ABOUT THIS EXERCISE:
Starting at the line that contains "hfov_deg: 11.4" and ending at the line that contains "exposure_s: 1/200", the lines below are to be given again exactly, with nothing added.

ENTRIES SHOWN:
.....

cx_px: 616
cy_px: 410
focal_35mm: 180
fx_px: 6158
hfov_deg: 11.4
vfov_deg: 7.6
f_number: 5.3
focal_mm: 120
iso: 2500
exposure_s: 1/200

.....

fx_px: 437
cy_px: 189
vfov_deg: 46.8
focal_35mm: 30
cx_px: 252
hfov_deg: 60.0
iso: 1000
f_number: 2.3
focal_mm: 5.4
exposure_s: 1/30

.....

RESULT OF THIS TASK:
hfov_deg: 11.4
vfov_deg: 7.6
f_number: 5.3
focal_mm: 120
iso: 2500
exposure_s: 1/200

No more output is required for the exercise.